WHAT THE TASK ASKS = Look below for the line containing "infection virale."; from there through the line containing "alternativ att överväga. Genom att byta", both lines included, please set down each line exactly and nothing else.

GIVEN RECORDS =
== Segment start ==

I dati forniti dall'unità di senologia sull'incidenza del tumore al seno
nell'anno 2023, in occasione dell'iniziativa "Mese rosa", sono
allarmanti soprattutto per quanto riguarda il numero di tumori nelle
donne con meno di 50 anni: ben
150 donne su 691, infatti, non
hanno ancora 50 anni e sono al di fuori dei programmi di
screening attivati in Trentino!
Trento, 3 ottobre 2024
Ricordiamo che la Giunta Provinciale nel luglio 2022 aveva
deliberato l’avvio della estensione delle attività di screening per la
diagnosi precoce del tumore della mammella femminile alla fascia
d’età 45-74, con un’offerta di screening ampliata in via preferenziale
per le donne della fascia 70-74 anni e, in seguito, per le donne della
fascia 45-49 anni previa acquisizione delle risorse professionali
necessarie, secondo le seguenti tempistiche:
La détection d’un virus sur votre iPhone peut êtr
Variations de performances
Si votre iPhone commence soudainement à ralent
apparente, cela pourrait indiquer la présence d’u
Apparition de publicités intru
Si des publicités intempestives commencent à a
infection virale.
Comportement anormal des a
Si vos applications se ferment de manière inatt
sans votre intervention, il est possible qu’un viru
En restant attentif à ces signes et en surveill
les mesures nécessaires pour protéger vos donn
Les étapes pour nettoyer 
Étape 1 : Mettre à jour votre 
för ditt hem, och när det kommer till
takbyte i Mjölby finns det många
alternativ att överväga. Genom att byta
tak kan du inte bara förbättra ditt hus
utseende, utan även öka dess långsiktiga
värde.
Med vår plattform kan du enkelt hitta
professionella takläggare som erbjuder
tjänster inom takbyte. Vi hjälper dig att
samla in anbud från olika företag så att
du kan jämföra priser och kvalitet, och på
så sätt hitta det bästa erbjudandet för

== Segment end ==

SOLUTION =
infection virale.
Comportement anormal des a
Si vos applications se ferment de manière inatt
sans votre intervention, il est possible qu’un viru
En restant attentif à ces signes et en surveill
les mesures nécessaires pour protéger vos donn
Les étapes pour nettoyer 
Étape 1 : Mettre à jour votre 
för ditt hem, och när det kommer till
takbyte i Mjölby finns det många
alternativ att överväga. Genom att byta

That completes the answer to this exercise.